[Excerpt provided]
----------------

After that the coffee beans are washed with natural clean water, the coffee is soaked in clean water for 24 hours before exiting to the pre-drying processes in the patios.
This activity is ended with the use of Guardiola-type coffee dryers which function at a maximum temperature of 45°C (122°F), taking the bean to an average humidity of between 10.5 to 11.5%. For special varieties we use 100% patios or African beds.
Here the coffee is named Parchment coffee and is packed in jute bags, identified with labels that specify batch number, coffee variety, picking date, picking area, and thus assuring the traceability of each coffee bag.
EL INJERTO has the special equipment necessary for the transformation of parchment coffee to green coffee. This process allows the direct export of the coffee to other countries.
During the transformation from parchment to green coffee, the coffee passes through different machinery for a special classification for weight, sizes and density.
After this the coffee is tasted one last time, thus finishing a strict quality control which is carried out from the seed to the export of the green coffee.
At El Injerto we know that the human resource is extremely important and that if our personnel have an improved physical and mental health, they work better and obtain better income for their families. That is why we worry about the well-being of each one of our employees and their families.
We provide them with induction in cultural tasks, protection equipment, industrial safety shops, machinery use courses, computer courses, personal hygiene and home hygiene shops, etc. We also program medical and dental journeys, and medicines and drugs are donated to alleviate common diseases.
All the power used in the housing dwellings and in the coffee processing is produced by two hydroelectric generating plants that produce together almost 300 KW with a minimum of pollution. All the water used in the coffee processing is circulated again, passing through special filters and sent to oxidation ponds to be cleaned by sedimentation. Efficient micro-organisms and limestone are added to finish the treatment.
The coffee parchment is utilized for the ovens of the dryers, this parchment is the skin removed from the parchment coffee when obtaining green coffee. This parchment is highly flammable, maintaining the ovens at the required temperatures. This helps us save almost 70% in the use of firewood for the ovens. In like manner, the farm is concerned about reforestation, during the last years more than 25 hectares have been planted with native species.

----------------

[What the task asks]
In the excerpt about coffee at El Injerto, list every detail that the labels on the jute bags of parchment coffee specify.

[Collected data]
----------------

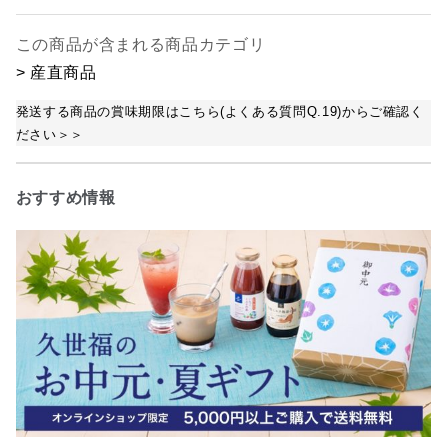
この商品が含まれる商品カテゴリ
> 産直商品
発送する商品の賞味期限はこちら(よくある質問Q.19)からご確認く
ださい＞＞
おすすめ情報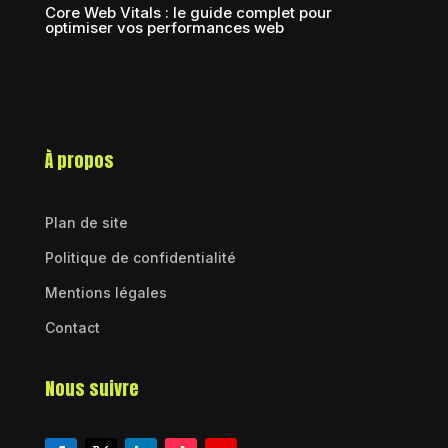
Core Web Vitals : le guide complet pour
optimiser vos performances web
À propos
Plan de site
Politique de confidentialité
Mentions légales
Contact
Nous suivre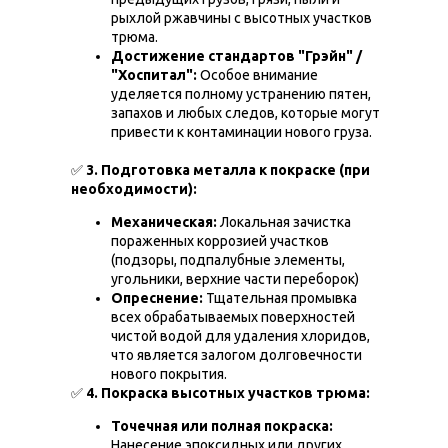
рыхлой ржавчины с высотных участков
трюма.
Достижение стандартов "Грэйн" /
"Хоспитал":
Особое внимание
уделяется полному устранению пятен,
запахов и любых следов, которые могут
привести к контаминации нового груза.
✅
3. Подготовка металла к покраске (при
необходимости):
Механическая:
Локальная зачистка
пораженных коррозией участков
(подзоры, подпалубные элементы,
угольники, верхние части переборок)
Опреснение:
Тщательная промывка
всех обрабатываемых поверхностей
чистой водой для удаления хлоридов,
что является залогом долговечности
нового покрытия.
✅
4. Покраска высотных участков трюма:
Точечная или полная покраска:
Нанесение эпоксидных или других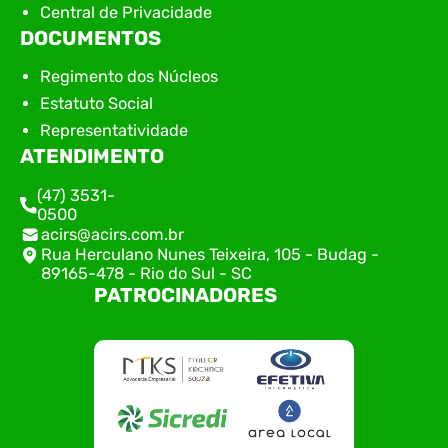
Central de Privacidade
DOCUMENTOS
Regimento dos Núcleos
Estatuto Social
Representatividade
ATENDIMENTO
(47) 3531-
0500
acirs@acirs.com.br
Rua Herculano Nunes Teixeira, 105 - Budag -
89165-478 - Rio do Sul - SC
PATROCINADORES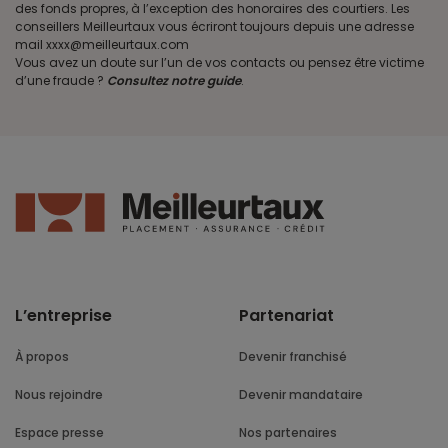
des fonds propres, à l’exception des honoraires des courtiers. Les
conseillers Meilleurtaux vous écriront toujours depuis une adresse
mail xxxx@meilleurtaux.com
Vous avez un doute sur l’un de vos contacts ou pensez être victime
d’une fraude ?
Consultez notre guide
.
L’entreprise
Partenariat
À propos
Devenir franchisé
Nous rejoindre
Devenir mandataire
Espace presse
Nos partenaires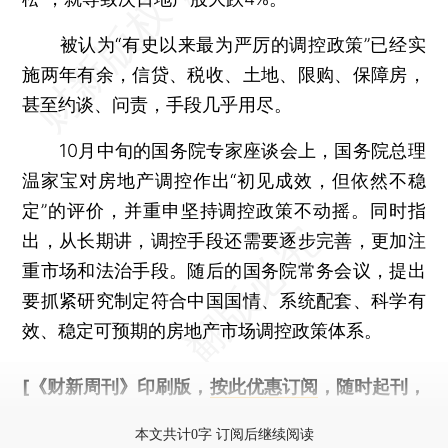
被认为“有史以来最为严厉的调控政策”已经实
施两年有余，信贷、税收、土地、限购、保障房，
甚至约谈、问责，手段几乎用尽。
10月中旬的国务院专家座谈会上，国务院总理
温家宝对房地产调控作出“初见成效，但依然不稳
定”的评价，并重申坚持调控政策不动摇。同时指
出，从长期讲，调控手段还需要逐步完善，更加注
重市场和法治手段。随后的国务院常务会议，提出
要抓紧研究制定符合中国国情、系统配套、科学有
效、稳定可预期的房地产市场调控政策体系。
[《财新周刊》印刷版，
按此优惠订阅
，随时起刊，
免费快递。]
本文共计0字 订阅后继续阅读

----------------

[Your solution]
Batch number, coffee variety, picking date, picking area